Yangcheng supplies power to the eastern coastal province of Jiangsu as part of China’s effort to substitute the transmission of electricity for the transportation of coal (the coal-by-wire strategy).
Previously, power stations were built close to markets and coal was transported to them. As well as being expensive, this created transport congestion and other environmental problems.
The new power plant was built on the site of the coal mine, in Shanxi Province, and the electricity generated is transmitted through a 740km, high-voltage transmission line to Jiangsu.
Orders for the plant were placed in 1996 and the first turbine was started before the end of 1999. Other turbines started up at five-month intervals until 2002.
Shanxi Province, China’s major coal producer, is working on becoming the country’s largest electricity provider. According to a three-year plan, the provincial government set aside RMB¥70bn for improving ten large power plants. After completion of Yangcheng, Shanxi had an installed capacity of 6,500MW and produces 30 billion kWh of electricity for other Chinese provinces annually.
For AES, Yangcheng marked a significant advance in the Chinese IPP market. Its earlier Chinese projects were on the small to medium scale. This project was one of China’s largest, taking AES into the top ranks in the country.
AES invested $98m in the joint venture, with the Chinese subsidiary of US company AES holding a 25% stake in the project. Chinese sponsors include North China Electric Power, local utilities in Shanxi and Jiangsu and provincial investment arms. The partners’ agreement was expected to run for 20 years from the venture formation in October 1996.
In May 2012, AES sold 25% of its equity interest in the plant to Sembcorp Utilities for $85.5m.
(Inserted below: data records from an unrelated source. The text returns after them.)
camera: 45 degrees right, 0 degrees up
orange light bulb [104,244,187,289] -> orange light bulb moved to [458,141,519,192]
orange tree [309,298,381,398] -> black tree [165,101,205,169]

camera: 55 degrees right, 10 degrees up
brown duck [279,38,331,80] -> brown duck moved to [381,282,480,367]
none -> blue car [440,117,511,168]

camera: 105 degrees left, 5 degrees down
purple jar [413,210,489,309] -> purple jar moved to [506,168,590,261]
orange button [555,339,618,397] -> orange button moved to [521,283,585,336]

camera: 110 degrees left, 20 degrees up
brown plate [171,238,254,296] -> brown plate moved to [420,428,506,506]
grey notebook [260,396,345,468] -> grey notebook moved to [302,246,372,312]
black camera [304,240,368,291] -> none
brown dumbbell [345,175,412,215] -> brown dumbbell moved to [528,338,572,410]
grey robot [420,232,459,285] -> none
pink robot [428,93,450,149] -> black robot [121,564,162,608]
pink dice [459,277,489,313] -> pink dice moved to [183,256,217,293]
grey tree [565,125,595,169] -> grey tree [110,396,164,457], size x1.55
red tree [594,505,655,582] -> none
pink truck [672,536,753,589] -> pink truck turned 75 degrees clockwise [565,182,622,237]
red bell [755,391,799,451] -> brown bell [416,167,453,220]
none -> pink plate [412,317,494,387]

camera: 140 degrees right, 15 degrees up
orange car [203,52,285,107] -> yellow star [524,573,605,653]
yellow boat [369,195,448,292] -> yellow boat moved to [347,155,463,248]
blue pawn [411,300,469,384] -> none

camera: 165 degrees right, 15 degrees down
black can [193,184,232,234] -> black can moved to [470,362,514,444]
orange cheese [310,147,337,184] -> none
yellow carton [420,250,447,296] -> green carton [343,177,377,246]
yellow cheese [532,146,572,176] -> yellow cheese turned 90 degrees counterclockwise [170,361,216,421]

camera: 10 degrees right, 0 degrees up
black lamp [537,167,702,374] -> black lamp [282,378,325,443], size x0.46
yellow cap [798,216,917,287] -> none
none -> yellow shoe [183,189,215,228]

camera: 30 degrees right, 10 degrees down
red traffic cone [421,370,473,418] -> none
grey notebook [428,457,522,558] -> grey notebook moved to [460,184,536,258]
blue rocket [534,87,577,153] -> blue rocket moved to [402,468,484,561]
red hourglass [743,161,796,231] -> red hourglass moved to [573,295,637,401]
The move was part of AES’ decision to exit markets which do not provide a competitive advantage. AES planned to sell most of its businesses in China for $134m by the second half of 2012.
With this move, AES’ involvement in China’s National Grid comprises of only one hydro and one gas-fired plant, amounting to a total gross capacity of 75MW or 31MW on an owner-adjusted basis.
Investment of around $1.9bn was mostly covered by debt, although project shareholders supplied $393m in equity. Initial equity investments were made in June 1997. International sources provided around 55% of the finance.
The US Export-Import Bank initially provided $400m, and Germany’s official development finance group Kreditanstalt für Wiederaufbau (KfW) provided a similar sum, at an annual interest rate of about 6.6%. China’s Construction Bank and the China State Development Bank provided the main Chinese project funding.
Yangcheng awarded contracts worth about $400m to Siemens, and $350m to Foster Wheeler Energy Group, to design and equip the Yangcheng power station. Yangcheng itself handled civil works, commissioning and erection of the plant, although both Siemens and Foster acted as consultants.
Siemens provided plant design and the six 350MW steam turbine units, generators, instrumentation and control equipment. The contract is Siemens biggest to date in China. The company has been involved in five coal projects in the country, with a combined capacity of 5,100MW. Tianjin UBS Park Industrial supplied the steel structure, roofing, siding, decking panels, windows and doors for UBA and UMA Building.
Foster Wheeler provided engineering, procurement and delivery of six 350MW steam generators, coal-handling equipment and ash removal systems. The steam generators use FW’s double-arch fired technology. The group claimed it to be the largest single-steam generator order ever placed in China.
Shanxi Provincial Coal Transportation and Sales Company supplies low sulphur coal to power the station.